• YOUR OBJECTIVE
The entries must be repeated verbatim, and their images left out.

• SUPPLIED INFORMATION
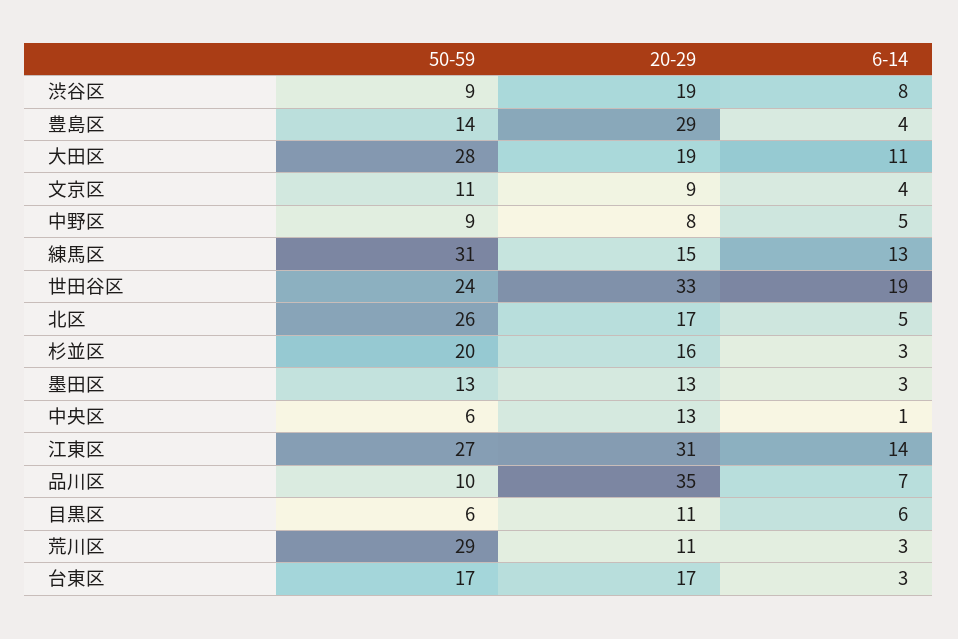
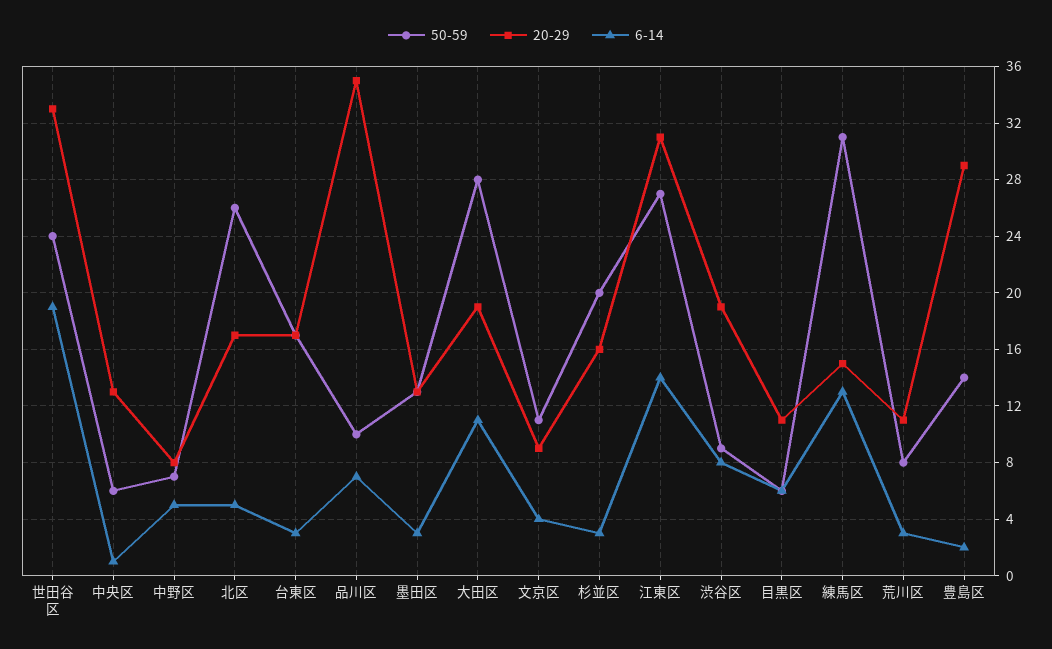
  {
    "50-59": {
      "渋谷区": 9,
      "豊島区": 14,
      "大田区": 28,
      "文京区": 11,
-     "中野区": 9,
+     "中野区": 7,
      "練馬区": 31,
      "世田谷区": 24,
      "北区": 26,
      "杉並区": 20,
      "墨田区": 13,
      "中央区": 6,
      "江東区": 27,
      "品川区": 10,
      "目黒区": 6,
-     "荒川区": 29,
+     "荒川区": 8,
      "台東区": 17
    },
    "20-29": {
      "渋谷区": 19,
      "豊島区": 29,
      "大田区": 19,
      "文京区": 9,
      "中野区": 8,
      "練馬区": 15,
      "世田谷区": 33,
      "北区": 17,
      "杉並区": 16,
      "墨田区": 13,
      "中央区": 13,
      "江東区": 31,
      "品川区": 35,
      "目黒区": 11,
      "荒川区": 11,
      "台東区": 17
    },
    "6-14": {
      "渋谷区": 8,
-     "豊島区": 4,
+     "豊島区": 2,
      "大田区": 11,
      "文京区": 4,
      "中野区": 5,
      "練馬区": 13,
      "世田谷区": 19,
      "北区": 5,
      "杉並区": 3,
      "墨田区": 3,
      "中央区": 1,
      "江東区": 14,
      "品川区": 7,
      "目黒区": 6,
      "荒川区": 3,
      "台東区": 3
    }
  }

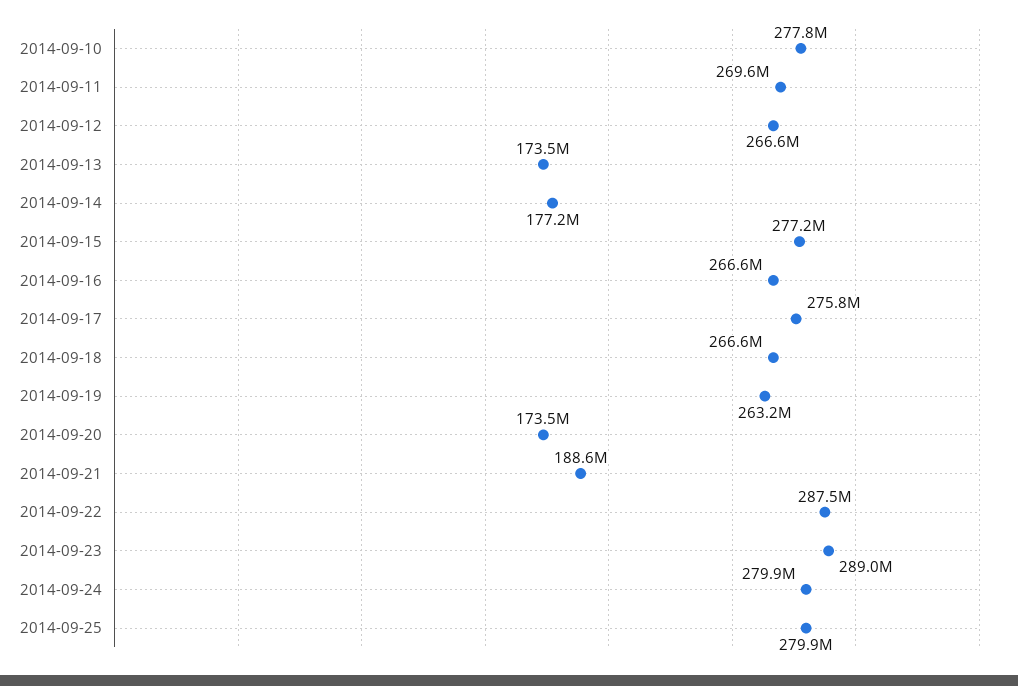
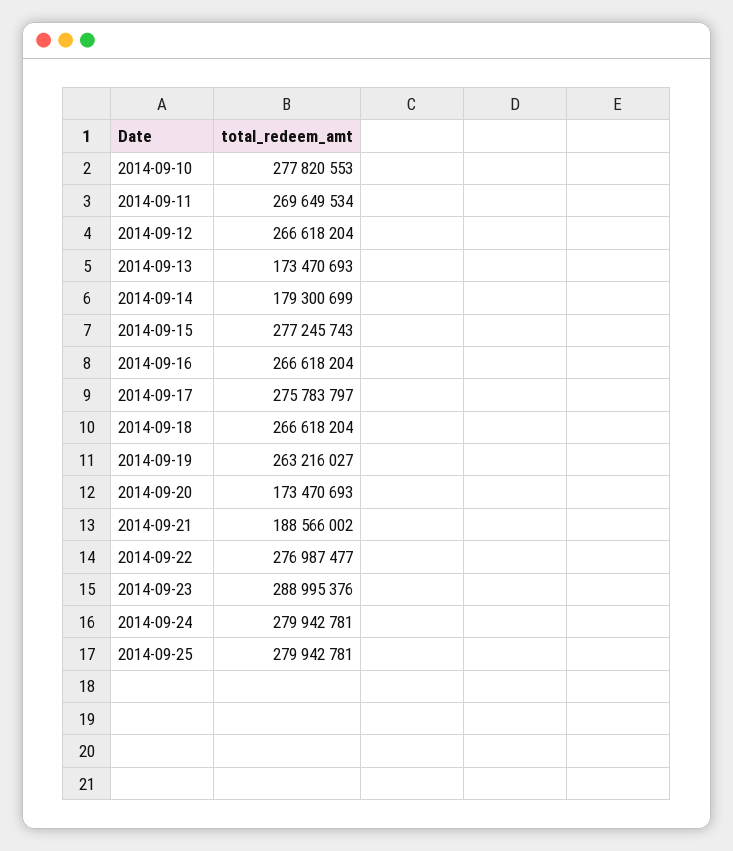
  {
    "2014-09-10": 277820553,
    "2014-09-11": 269649534,
    "2014-09-12": 266618204,
    "2014-09-13": 173470693,
-   "2014-09-14": 177200000,
+   "2014-09-14": 179300699,
    "2014-09-15": 277245743,
    "2014-09-16": 266618204,
    "2014-09-17": 275783797,
    "2014-09-18": 266618204,
    "2014-09-19": 263216027,
    "2014-09-20": 173470693,
    "2014-09-21": 188566002,
-   "2014-09-22": 287500000,
+   "2014-09-22": 276987477,
    "2014-09-23": 288995376,
    "2014-09-24": 279942781,
    "2014-09-25": 279942781
  }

• ANSWER TO THIS PROBLEM
  {
    "50-59": {
      "渋谷区": 9,
      "豊島区": 14,
      "大田区": 28,
      "文京区": 11,
-     "中野区": 9,
+     "中野区": 7,
      "練馬区": 31,
      "世田谷区": 24,
      "北区": 26,
      "杉並区": 20,
      "墨田区": 13,
      "中央区": 6,
      "江東区": 27,
      "品川区": 10,
      "目黒区": 6,
-     "荒川区": 29,
+     "荒川区": 8,
      "台東区": 17
    },
    "20-29": {
      "渋谷区": 19,
      "豊島区": 29,
      "大田区": 19,
      "文京区": 9,
      "中野区": 8,
      "練馬区": 15,
      "世田谷区": 33,
      "北区": 17,
      "杉並区": 16,
      "墨田区": 13,
      "中央区": 13,
      "江東区": 31,
      "品川区": 35,
      "目黒区": 11,
      "荒川区": 11,
      "台東区": 17
    },
    "6-14": {
      "渋谷区": 8,
-     "豊島区": 4,
+     "豊島区": 2,
      "大田区": 11,
      "文京区": 4,
      "中野区": 5,
      "練馬区": 13,
      "世田谷区": 19,
      "北区": 5,
      "杉並区": 3,
      "墨田区": 3,
      "中央区": 1,
      "江東区": 14,
      "品川区": 7,
      "目黒区": 6,
      "荒川区": 3,
      "台東区": 3
    }
  }

  {
    "2014-09-10": 277820553,
    "2014-09-11": 269649534,
    "2014-09-12": 266618204,
    "2014-09-13": 173470693,
-   "2014-09-14": 177200000,
+   "2014-09-14": 179300699,
    "2014-09-15": 277245743,
    "2014-09-16": 266618204,
    "2014-09-17": 275783797,
    "2014-09-18": 266618204,
    "2014-09-19": 263216027,
    "2014-09-20": 173470693,
    "2014-09-21": 188566002,
-   "2014-09-22": 287500000,
+   "2014-09-22": 276987477,
    "2014-09-23": 288995376,
    "2014-09-24": 279942781,
    "2014-09-25": 279942781
  }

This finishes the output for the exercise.